# Pulled Off!



## railroadron (Jul 6, 2012)

I saw a post yesterday about a guy gettin a ticket in North Platte. The rumor that its UP s bull school was circulating as far back as my early train hoppin days from the 80 s . After reading that they used mirrors to inspect a departing train about proves it is cause I ve never heard of such measures. North Platte has always been easy cause there s its so easy to figure out with its two humps which designate traffic in one direction. Departure tracks are so obvious and I ve never seen a bull there in the many times I gone through which is my preferred route between east and west.

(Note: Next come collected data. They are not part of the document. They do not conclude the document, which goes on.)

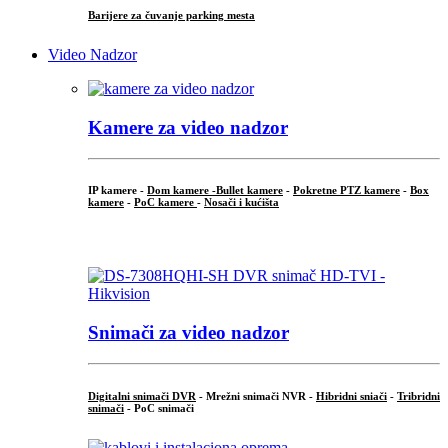
Barijere za čuvanje parking mesta
Video Nadzor
Kamere za video nadzor
IP kamere -
Dom kamere -
Bullet kamere
-
Pokretne PTZ kamere
-
Box
kamere
-
PoC kamere
-
Nosači i kućišta
.
Snimači za video nadzor
Digitalni snimači DVR
- Mrežni snimači NVR -
Hibridni sniači
-
Tribridni
snimači
- PoC snimači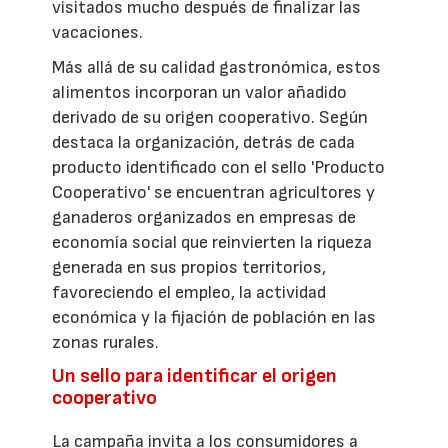
visitados mucho después de finalizar las
vacaciones.
Más allá de su calidad gastronómica, estos
alimentos incorporan un valor añadido
derivado de su origen cooperativo. Según
destaca la organización, detrás de cada
producto identificado con el sello 'Producto
Cooperativo' se encuentran agricultores y
ganaderos organizados en empresas de
economía social que reinvierten la riqueza
generada en sus propios territorios,
favoreciendo el empleo, la actividad
económica y la fijación de población en las
zonas rurales.
Un sello para identificar el origen
cooperativo
La campaña invita a los consumidores a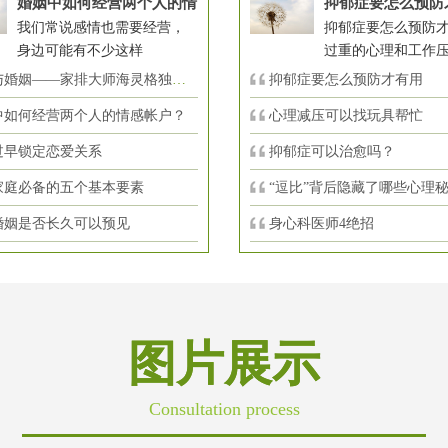
婚姻中如何经营两个人的情
抑郁症要怎么预防
我们常说感情也需要经营，
抑郁症要怎么预防才
身边可能有不少这样
过重的心理和工作
婚姻——家排大师海灵格独到的见
抑郁症要怎么预防才有用
中如何经营两个人的情感帐户？
心理减压可以找玩具帮忙
过早锁定恋爱关系
抑郁症可以治愈吗？
家庭必备的五个基本要素
“逗比”背后隐藏了哪些心理
婚姻是否长久可以预见
身心科医师4绝招
图片展示
Consultation process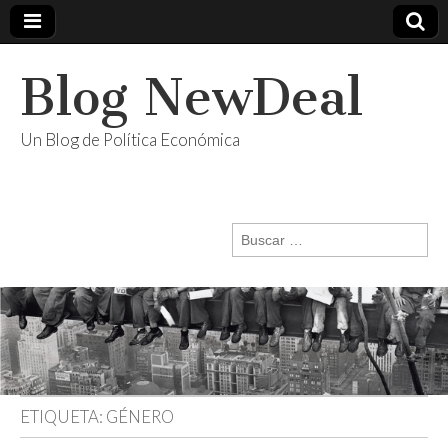
Blog NewDeal
Un Blog de Política Económica
Buscar:
ETIQUETA:
GÉNERO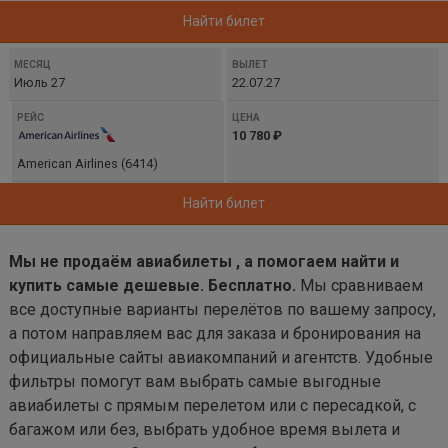
Найти билет
Июль 27
22.07.27
10 780 ₽
American Airlines (6414)
Найти билет
Мы не продаём авиабилеты , а помогаем найти и
купить самые дешевые. Бесплатно.
Мы сравниваем
все доступные варианты перелётов по вашему запросу,
а потом направляем вас для заказа и бронирования на
официальные сайты авиакомпаний и агентств. Удобные
фильтры помогут вам выбрать самые выгодные
авиабилеты с прямым перелетом или с пересадкой, с
багажом или без, выбрать удобное время вылета и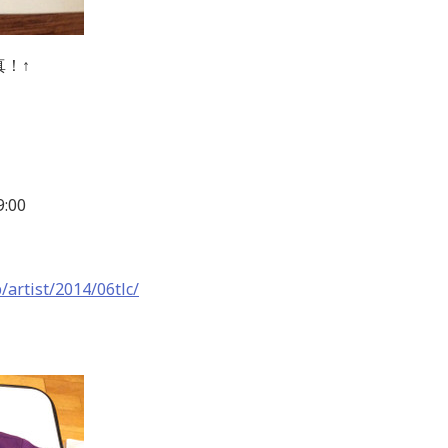
真！↑
:00
/artist/2014/06tlc/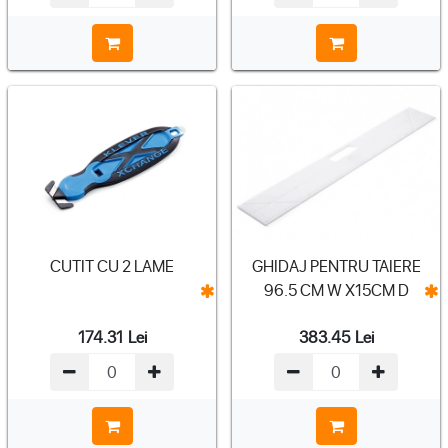
CUTIT CU 2 LAME
GHIDAJ PENTRU TAIERE
96.5 CM W X15CM D
174.31
Lei
383.45
Lei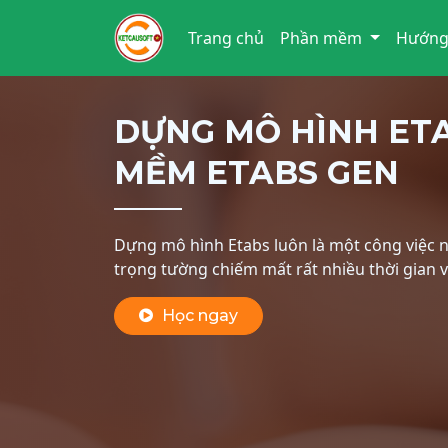
Trang chủ
Phần mềm
Hướng
DỰNG MÔ HÌNH ET
MỀM ETABS GEN
Dựng mô hình Etabs luôn là một công việc n
trọng tường chiếm mất rất nhiều thời gian 
Học ngay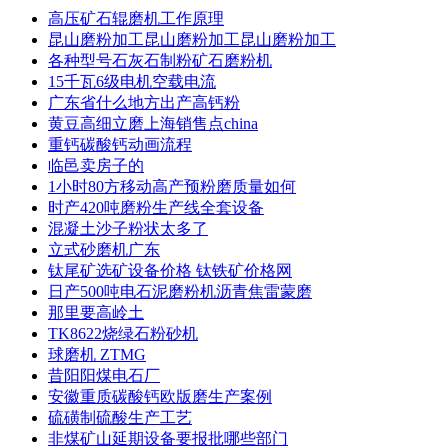
高压矿石辊磨机工作原理
昆山磨粉加工昆山磨粉加工昆山磨粉加工
各种型号石灰石制粉矿石磨粉机
15千瓦6级电机空载电流
广东省什么地方出产高钙粉
黄豆高细立磨上海销售点china
重钙碳酸钙动画流程
临邑卖房子的
1小时80方移动高产预粉磨质量如何
时产420吨磨粉生产线全套设备
混凝土沙子粉状太多了
立式砂磨机广东
钛尾矿选矿设备价格 钛铁矿价格网
日产500吨电石泥磨粉机沥青焦雷蒙磨
那里要高岭土
TK8622烧绿石粉砂机
球磨机 ZTMG
昔阳阳煤电石厂
安徽重质碳酸钙欧版磨生产案例
硫磺制硫酸生产工艺
非煤矿山延期设备要报批哪些部门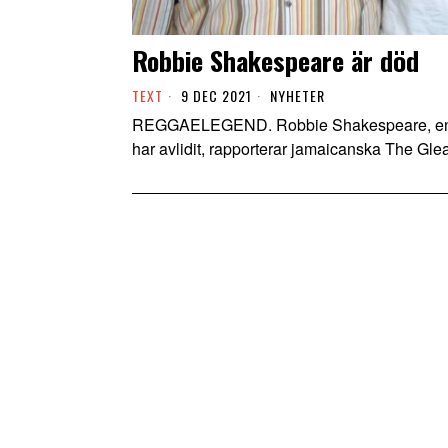
Robbie Shakespeare är död
TEXT
9 DEC 2021
NYHETER
REGGAELEGEND. Robbie Shakespeare, ena 
har avlidit, rapporterar jamaicanska The Gle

Hope this isnt giving up too much info but there s a Coors distributor near the silos on the eastern end of the yard, just west of the second bridge that goes over the many lead out tracks..which is a great scouting place by day if going EAST. Trains depart about every 15 to 20 minutes from N. Platte. There s also free WIFI provided by Coors and a great dumpster for cardboard and warm beer. I ve found cases of beer in there.
Anyway the point of this post was that I was pulled off a IM in Evanston WY and charged with "Riding Railway Equipment" after being spotted by a fresh crew awaiting on the runway in Ogden. The cops were cool and quite generous as they not only loaded me up on more groceries than I could carry but they also bought me a ticket on greyhound to the next CC which was rock springs. The cop was smiling when he said "BY Law I must tell you that you have to come back to court" and wrote my ticket. Of course I didnt go which was scheduled for June 19. cause I ve never been one to freely face the judicial system and my motto has always been " you aint takin me alive copper". Hey at least someone wants me right? It is my understanding that no misdemeanor is extraditable over any state line period..however within the state of issuance is permissible. I ll let ya ll know if this is true the next time I get my license run cause i most certainly didnt go to court..thats not Punk Rock! LOL!
And i m not in WY either!


----------



## Kim Chee (Jul 6, 2012)

railroadron said:


> The rumor that its UP s bull school was circulating as far back as my early train hoppin days from the 80 s .


 
I've heard about "bull schools" in various places, not sure if real deal. I do know they get OJT as I remember an occasion where I was riding an IM west in Indio and there were dos toros with flashlights looking at seals as the train passed them. They saw me on a spine car and had the train stop. I was asked if I knew where I was (I did) and asked about Niland checkpoint and I said it was not in operation which of course was why I was still on such a visible ride, much to their dismay. I boarded the train in El Paso. The experienced bull was telling bull junior about "high sides" on the car I was riding which is something a prospective bull would have gotten much training on in school and would have been pretty much a moot point by the time they were on the job. Anyway, after going through my bag and running my information I was released. I was able to catch out the next day and finish my ride.


----------



## Dmac (Jul 6, 2012)

that might have been my post about being busted in north platte, bull was cool, but hand cuffed me and took my picture next to the no trespassing sign. he did give me a bunch of water and dropped me off next to "the barn" convenience store. but wrote me a ticket that i think i will just end up blowing off.


----------



## joaquim33 (Jul 6, 2012)

had friends busted there and given smallish tickets. overall sounds like the bulls theyve encountered were very gentlemanly, and told of workers kicking them down money and water as they were being escorted out. they were found with the mirror on the stick lookin into the well.


----------



## Unslap (Aug 2, 2012)

I went thru there two days ago. Being aware of this trick that north platte bulls seem to be fond of, i moved myself and gear to a corner of the well and kept my eyes open... After an hour and apparently still no new crew i sprawled out wothout a care. Then i saw a guy on a motorcycle flying down one of the roads BTN the tracks... Do employees ever use bikes or was this dude just a badass trespasser?!


----------



## Kim Chee (Aug 2, 2012)

Unslap said:


> IThen i saw a guy on a motorcycle flying down one of the roads BTN the tracks... Do employees ever use bikes or was this dude just a badass trespasser?!


 
I've never seen a motorcycle used in a rail yard. I have seen railroad employees use 4 wheelers in the larger yards. If bulls or railroad employees are using motorcycles near the tracks, it's news to me.


----------



## Unslap (Aug 3, 2012)

Whats next, mono-railriders? !


----------